A partir de 2014, parlamentares do Partido dos Trabalhadores (PT) não poderão mais criar raízes em cargos eletivos. Uma mudança no estatuto da legenda aprovada neste sábado, durante o congresso nacional petista que começou na sexta-feira, limita a quantidade de mandatos dos filiados.

A proposta foi apoiada por 57% dos 1.350 delegados que participaram da votação. Com a nova regra, vereadores, deputados estaduais e federais poderão ter somente três mandatos consecutivos e senadores, dois mandatos. A contagem será zerada em 2014, logo, quem já exerce o terceiro mandato terá direito a mais três. Para as eleições municipais, valerá somente em 2016.

O deputado federal e presidente do PT de Minas Gerais, Reginaldo Lopes, foi um dos principais defensores da ideia. “Se o partido quer fazer a reforma política incluindo a votação em lista fechada, precisa garantir ao povo brasileiro que haverá renovação nas casas legislativas, para que ninguém fique se perpetuando no poder”, afirmou.

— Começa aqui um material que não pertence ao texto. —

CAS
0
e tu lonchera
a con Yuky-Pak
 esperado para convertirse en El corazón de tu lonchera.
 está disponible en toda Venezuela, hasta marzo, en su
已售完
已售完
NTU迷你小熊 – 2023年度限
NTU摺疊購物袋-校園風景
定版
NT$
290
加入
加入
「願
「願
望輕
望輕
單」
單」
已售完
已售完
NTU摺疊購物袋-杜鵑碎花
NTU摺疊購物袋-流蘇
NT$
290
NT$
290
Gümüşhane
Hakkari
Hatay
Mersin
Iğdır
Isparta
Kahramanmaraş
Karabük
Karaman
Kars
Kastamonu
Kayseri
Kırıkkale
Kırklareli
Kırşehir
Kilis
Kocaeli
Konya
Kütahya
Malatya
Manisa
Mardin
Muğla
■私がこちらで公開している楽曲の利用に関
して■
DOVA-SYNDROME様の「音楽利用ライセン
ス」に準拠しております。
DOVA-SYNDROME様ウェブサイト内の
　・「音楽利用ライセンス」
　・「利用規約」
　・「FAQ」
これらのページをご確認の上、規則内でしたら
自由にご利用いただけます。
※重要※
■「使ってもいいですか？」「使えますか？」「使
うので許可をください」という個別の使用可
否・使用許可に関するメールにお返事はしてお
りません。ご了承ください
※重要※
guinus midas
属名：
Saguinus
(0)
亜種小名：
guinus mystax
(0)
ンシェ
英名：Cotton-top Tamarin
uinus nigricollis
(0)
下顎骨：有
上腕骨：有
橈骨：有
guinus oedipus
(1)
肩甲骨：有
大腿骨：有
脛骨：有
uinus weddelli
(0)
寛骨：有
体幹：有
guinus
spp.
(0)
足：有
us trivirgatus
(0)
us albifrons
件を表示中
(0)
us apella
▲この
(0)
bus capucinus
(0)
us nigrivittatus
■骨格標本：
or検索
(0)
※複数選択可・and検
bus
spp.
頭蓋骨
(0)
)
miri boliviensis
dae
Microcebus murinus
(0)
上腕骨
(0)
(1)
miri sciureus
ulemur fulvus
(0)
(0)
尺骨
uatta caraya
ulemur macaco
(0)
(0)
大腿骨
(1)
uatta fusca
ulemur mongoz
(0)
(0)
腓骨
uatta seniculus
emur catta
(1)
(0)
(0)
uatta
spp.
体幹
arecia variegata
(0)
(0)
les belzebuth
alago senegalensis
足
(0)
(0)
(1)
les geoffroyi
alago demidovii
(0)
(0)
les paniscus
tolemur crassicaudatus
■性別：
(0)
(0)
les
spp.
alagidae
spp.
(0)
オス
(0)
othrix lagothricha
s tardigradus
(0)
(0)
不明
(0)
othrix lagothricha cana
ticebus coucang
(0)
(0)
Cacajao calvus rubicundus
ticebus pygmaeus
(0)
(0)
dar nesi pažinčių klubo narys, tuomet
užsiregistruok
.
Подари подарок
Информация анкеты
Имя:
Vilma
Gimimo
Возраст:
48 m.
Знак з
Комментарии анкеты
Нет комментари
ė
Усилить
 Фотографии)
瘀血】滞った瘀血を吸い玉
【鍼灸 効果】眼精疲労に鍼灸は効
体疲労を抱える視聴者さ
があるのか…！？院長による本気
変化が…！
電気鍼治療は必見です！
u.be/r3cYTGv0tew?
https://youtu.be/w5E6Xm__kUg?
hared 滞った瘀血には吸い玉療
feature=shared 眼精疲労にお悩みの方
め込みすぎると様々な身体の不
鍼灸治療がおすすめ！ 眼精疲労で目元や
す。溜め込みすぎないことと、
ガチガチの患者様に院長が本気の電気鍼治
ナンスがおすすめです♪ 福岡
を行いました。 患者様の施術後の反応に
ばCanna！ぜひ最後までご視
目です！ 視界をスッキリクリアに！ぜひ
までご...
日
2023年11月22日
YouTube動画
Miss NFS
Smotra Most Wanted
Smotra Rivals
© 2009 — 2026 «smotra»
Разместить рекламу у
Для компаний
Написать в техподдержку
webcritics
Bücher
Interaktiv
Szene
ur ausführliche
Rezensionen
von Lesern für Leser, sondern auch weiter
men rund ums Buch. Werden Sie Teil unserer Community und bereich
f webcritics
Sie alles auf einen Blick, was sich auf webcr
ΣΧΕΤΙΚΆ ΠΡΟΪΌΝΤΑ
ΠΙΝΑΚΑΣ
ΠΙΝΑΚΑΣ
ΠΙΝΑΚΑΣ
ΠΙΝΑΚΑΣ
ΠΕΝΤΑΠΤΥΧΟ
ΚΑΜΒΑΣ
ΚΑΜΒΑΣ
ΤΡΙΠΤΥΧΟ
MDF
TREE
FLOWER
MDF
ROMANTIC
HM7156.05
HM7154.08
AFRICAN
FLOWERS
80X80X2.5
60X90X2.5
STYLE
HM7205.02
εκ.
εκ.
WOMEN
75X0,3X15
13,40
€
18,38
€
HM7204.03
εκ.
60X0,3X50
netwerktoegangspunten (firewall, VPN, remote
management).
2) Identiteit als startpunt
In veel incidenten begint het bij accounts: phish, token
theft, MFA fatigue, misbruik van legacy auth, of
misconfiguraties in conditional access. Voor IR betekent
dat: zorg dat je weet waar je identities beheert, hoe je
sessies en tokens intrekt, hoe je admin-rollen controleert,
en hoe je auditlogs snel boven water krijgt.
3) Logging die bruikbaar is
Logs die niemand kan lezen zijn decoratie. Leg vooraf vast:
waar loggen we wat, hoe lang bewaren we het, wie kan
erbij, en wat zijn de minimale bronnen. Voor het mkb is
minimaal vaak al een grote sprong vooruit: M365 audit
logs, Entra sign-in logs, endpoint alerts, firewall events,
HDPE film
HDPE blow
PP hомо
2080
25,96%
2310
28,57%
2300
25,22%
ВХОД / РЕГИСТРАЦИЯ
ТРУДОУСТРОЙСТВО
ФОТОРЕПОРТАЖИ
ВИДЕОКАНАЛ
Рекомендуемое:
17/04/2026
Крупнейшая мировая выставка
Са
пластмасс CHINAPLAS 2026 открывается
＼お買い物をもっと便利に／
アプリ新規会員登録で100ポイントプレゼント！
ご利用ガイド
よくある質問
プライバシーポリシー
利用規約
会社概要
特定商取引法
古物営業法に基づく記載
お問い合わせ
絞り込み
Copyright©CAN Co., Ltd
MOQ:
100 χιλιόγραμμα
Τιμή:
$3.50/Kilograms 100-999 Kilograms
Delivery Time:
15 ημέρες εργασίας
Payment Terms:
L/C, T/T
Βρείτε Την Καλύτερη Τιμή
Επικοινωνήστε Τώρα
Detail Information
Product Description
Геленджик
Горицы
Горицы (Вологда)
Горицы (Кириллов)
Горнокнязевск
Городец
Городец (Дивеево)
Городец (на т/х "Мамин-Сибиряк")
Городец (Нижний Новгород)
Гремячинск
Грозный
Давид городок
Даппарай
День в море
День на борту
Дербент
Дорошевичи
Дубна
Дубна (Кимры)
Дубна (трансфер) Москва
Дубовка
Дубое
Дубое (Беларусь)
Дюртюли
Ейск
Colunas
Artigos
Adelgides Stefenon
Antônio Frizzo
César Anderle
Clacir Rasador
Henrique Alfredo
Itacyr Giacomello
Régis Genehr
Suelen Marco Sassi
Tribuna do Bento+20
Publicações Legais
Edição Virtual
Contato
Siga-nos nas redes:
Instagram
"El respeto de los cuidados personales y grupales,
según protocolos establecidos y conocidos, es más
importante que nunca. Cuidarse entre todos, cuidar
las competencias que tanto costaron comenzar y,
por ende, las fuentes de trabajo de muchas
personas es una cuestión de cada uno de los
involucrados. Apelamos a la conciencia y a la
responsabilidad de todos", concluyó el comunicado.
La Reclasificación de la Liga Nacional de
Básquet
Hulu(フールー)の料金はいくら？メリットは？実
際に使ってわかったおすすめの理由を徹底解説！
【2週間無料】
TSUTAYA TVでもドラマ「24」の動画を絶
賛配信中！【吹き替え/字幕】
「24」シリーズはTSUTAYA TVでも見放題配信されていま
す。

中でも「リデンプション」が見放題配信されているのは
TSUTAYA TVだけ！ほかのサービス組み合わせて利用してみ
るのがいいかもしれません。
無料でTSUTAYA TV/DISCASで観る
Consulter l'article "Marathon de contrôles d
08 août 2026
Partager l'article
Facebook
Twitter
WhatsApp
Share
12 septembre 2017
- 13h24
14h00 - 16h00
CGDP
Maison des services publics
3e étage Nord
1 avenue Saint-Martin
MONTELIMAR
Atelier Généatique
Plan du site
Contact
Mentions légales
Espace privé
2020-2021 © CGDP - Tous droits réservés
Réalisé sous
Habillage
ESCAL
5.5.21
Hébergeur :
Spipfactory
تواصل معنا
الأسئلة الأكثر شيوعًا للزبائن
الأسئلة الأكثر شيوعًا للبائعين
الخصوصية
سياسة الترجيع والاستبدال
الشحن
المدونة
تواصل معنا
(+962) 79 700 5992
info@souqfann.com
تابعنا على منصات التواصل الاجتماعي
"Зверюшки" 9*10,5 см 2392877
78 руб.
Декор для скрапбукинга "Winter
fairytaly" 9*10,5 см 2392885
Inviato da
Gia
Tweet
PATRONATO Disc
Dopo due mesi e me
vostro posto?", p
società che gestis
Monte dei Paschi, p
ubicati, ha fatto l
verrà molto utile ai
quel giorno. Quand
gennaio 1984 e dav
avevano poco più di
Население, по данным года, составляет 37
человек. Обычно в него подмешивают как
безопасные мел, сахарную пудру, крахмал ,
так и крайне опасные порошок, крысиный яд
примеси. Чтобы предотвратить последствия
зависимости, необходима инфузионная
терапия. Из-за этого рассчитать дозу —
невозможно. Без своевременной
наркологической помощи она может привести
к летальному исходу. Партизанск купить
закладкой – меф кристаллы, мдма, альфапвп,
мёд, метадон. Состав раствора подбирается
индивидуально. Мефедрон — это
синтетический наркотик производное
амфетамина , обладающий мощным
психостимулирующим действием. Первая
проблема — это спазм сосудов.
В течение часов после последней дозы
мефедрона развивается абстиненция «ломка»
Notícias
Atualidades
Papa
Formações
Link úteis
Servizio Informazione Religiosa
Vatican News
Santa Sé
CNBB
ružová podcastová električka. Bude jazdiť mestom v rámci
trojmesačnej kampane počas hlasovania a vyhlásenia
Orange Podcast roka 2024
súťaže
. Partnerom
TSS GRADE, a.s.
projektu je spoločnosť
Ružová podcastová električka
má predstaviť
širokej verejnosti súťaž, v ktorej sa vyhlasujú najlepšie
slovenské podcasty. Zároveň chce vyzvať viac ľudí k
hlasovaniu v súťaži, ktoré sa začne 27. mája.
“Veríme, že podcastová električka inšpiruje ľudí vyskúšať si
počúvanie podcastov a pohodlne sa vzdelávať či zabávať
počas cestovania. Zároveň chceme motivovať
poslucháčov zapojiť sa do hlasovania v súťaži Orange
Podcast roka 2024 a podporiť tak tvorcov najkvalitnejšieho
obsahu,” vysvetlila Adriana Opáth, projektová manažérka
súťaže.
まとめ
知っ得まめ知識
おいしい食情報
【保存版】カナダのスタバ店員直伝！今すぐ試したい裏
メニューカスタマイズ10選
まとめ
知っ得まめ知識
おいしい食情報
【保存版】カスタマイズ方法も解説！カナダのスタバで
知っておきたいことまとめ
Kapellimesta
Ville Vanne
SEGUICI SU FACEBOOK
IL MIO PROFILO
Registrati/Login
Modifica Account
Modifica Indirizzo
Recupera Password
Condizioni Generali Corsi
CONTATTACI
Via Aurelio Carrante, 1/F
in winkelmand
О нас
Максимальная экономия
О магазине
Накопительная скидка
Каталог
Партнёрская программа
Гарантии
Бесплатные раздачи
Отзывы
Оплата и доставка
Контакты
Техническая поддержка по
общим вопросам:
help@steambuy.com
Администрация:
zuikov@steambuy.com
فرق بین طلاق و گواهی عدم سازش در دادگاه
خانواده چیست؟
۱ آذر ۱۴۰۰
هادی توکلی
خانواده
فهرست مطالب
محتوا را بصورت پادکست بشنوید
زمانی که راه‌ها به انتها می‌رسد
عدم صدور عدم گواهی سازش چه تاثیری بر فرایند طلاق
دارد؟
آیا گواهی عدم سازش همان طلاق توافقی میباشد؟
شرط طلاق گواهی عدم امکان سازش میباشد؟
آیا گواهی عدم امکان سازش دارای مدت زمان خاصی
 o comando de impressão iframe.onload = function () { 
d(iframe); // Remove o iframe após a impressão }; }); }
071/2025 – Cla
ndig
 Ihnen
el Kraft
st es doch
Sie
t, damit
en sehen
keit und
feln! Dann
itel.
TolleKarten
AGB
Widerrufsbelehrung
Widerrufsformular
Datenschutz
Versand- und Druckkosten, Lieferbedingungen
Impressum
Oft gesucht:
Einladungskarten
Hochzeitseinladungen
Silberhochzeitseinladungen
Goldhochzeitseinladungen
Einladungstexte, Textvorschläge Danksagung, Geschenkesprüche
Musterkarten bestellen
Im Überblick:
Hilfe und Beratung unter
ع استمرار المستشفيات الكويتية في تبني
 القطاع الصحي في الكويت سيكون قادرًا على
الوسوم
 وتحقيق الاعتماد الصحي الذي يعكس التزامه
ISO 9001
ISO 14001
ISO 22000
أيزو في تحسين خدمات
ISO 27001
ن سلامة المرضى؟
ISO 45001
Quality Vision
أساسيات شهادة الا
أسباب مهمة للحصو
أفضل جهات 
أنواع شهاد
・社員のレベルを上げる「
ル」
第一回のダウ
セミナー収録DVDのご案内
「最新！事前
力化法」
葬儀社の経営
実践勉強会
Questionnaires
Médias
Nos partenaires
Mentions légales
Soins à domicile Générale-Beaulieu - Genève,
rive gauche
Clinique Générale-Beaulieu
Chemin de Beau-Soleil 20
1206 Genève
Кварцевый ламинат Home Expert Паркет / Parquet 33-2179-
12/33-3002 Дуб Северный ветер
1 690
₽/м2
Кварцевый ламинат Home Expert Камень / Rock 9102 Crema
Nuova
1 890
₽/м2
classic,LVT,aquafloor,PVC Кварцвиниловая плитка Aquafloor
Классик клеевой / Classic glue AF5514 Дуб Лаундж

A mudança irá obrigar parlamentares históricos a candidatarem-se a cargos diferentes. Se a regra já estivesse valendo, o senador Eduardo Suplicy, de 70 anos, por exemplo, deveria começar a pensar no que fazer nas próximas eleições. Em 2014, ele encerra seu terceiro mandato no Senado – o correspondente a 24 anos. No entanto, como a novidade ainda não está valendo, Suplicy poderá, se quiser e for eleito, ser senador até 2030, quando estará com 89 anos.

Estatuto – Também no sábado, os petistas decidiram restringir a realização de prévias para a escolha de candidatos nos estados. Ficou definido que, se 2/3 dos integrantes de um determinado diretório forem contra a realização do pleito interno, ele não ocorrerá. Ainda foi decidido que metade dos cargos de direção da legenda será ocupada por mulheres e que haverá uma cota de 20% para militantes com menos de 30 anos de idade nos cargos superiores do partido. Afrodescendentes também terão direito a um quinto dos cargos. Controle – Neste domingo, os delegados se dedicam a analisar a resolução política do partido, com opiniões a serem defendidas pelos petistas. O texto-base já foi aprovado na manhã de sábado, mas as emendas à proposta ainda dependem de discussão. Um dos princiapis pontos do documento pede controle social sobre os meios de comunicação.